Exercise requirements:
As soon as the line containing "للمعاشات والمرتبات في السنة الجديدة" appears, copy it and every following line word for word until the records end.

Dataset items
^^^^^^^^^^^^^^^^
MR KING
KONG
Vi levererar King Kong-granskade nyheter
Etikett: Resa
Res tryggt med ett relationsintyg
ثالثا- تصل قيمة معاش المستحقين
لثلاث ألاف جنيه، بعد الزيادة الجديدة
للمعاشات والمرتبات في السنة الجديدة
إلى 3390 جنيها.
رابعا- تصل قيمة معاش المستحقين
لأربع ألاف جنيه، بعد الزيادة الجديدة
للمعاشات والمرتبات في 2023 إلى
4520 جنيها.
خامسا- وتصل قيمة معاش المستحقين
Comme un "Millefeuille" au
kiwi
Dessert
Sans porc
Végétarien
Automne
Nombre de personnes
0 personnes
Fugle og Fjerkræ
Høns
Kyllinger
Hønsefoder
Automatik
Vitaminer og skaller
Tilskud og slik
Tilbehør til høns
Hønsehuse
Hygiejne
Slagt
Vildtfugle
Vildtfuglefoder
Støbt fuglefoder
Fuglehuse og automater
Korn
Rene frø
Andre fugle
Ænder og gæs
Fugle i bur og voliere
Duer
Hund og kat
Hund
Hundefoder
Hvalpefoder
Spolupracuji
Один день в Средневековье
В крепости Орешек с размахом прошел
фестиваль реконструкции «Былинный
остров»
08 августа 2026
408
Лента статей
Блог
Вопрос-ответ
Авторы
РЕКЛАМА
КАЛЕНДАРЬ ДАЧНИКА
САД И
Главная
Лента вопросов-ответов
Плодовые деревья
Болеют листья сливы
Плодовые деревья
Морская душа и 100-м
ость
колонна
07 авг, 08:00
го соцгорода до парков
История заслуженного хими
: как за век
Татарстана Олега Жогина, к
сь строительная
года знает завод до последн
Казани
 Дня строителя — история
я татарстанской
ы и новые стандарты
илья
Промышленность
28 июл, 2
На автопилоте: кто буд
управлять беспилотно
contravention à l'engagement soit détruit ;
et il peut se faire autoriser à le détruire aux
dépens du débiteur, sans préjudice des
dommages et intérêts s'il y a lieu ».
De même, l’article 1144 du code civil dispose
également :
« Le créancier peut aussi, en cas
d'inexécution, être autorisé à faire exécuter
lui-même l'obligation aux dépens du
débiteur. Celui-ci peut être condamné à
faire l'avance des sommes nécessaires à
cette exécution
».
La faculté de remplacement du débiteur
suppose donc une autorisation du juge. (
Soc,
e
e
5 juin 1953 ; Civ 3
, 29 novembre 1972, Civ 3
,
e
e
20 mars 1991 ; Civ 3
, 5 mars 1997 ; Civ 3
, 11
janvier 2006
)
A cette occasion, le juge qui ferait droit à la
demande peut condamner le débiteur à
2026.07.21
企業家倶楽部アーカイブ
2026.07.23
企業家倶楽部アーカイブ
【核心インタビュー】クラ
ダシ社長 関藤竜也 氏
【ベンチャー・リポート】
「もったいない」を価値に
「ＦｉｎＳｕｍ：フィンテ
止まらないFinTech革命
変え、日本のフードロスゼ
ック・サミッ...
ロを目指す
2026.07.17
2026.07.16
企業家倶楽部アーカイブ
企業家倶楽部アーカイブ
^^^^^^^^^^^^^^^^
Task solution:
للمعاشات والمرتبات في السنة الجديدة
إلى 3390 جنيها.
رابعا- تصل قيمة معاش المستحقين
لأربع ألاف جنيه، بعد الزيادة الجديدة
للمعاشات والمرتبات في 2023 إلى
4520 جنيها.
خامسا- وتصل قيمة معاش المستحقين
Comme un "Millefeuille" au
kiwi
Dessert
Sans porc
Végétarien
Automne
Nombre de personnes
0 personnes
Fugle og Fjerkræ
Høns
Kyllinger
Hønsefoder
Automatik
Vitaminer og skaller
Tilskud og slik
Tilbehør til høns
Hønsehuse
Hygiejne
Slagt
Vildtfugle
Vildtfuglefoder
Støbt fuglefoder
Fuglehuse og automater
Korn
Rene frø
Andre fugle
Ænder og gæs
Fugle i bur og voliere
Duer
Hund og kat
Hund
Hundefoder
Hvalpefoder
Spolupracuji
Один день в Средневековье
В крепости Орешек с размахом прошел
фестиваль реконструкции «Былинный
остров»
08 августа 2026
408
Лента статей
Блог
Вопрос-ответ
Авторы
РЕКЛАМА
КАЛЕНДАРЬ ДАЧНИКА
САД И
Главная
Лента вопросов-ответов
Плодовые деревья
Болеют листья сливы
Плодовые деревья
Морская душа и 100-м
ость
колонна
07 авг, 08:00
го соцгорода до парков
История заслуженного хими
: как за век
Татарстана Олега Жогина, к
сь строительная
года знает завод до последн
Казани
 Дня строителя — история
я татарстанской
ы и новые стандарты
илья
Промышленность
28 июл, 2
На автопилоте: кто буд
управлять беспилотно
contravention à l'engagement soit détruit ;
et il peut se faire autoriser à le détruire aux
dépens du débiteur, sans préjudice des
dommages et intérêts s'il y a lieu ».
De même, l’article 1144 du code civil dispose
également :
« Le créancier peut aussi, en cas
d'inexécution, être autorisé à faire exécuter
lui-même l'obligation aux dépens du
débiteur. Celui-ci peut être condamné à
faire l'avance des sommes nécessaires à
cette exécution
».
La faculté de remplacement du débiteur
suppose donc une autorisation du juge. (
Soc,
e
e
5 juin 1953 ; Civ 3
, 29 novembre 1972, Civ 3
,
e
e
20 mars 1991 ; Civ 3
, 5 mars 1997 ; Civ 3
, 11
janvier 2006
)
A cette occasion, le juge qui ferait droit à la
demande peut condamner le débiteur à
2026.07.21
企業家倶楽部アーカイブ
2026.07.23
企業家倶楽部アーカイブ
【核心インタビュー】クラ
ダシ社長 関藤竜也 氏
【ベンチャー・リポート】
「もったいない」を価値に
「ＦｉｎＳｕｍ：フィンテ
止まらないFinTech革命
変え、日本のフードロスゼ
ック・サミッ...
ロを目指す
2026.07.17
2026.07.16
企業家倶楽部アーカイブ
企業家倶楽部アーカイブ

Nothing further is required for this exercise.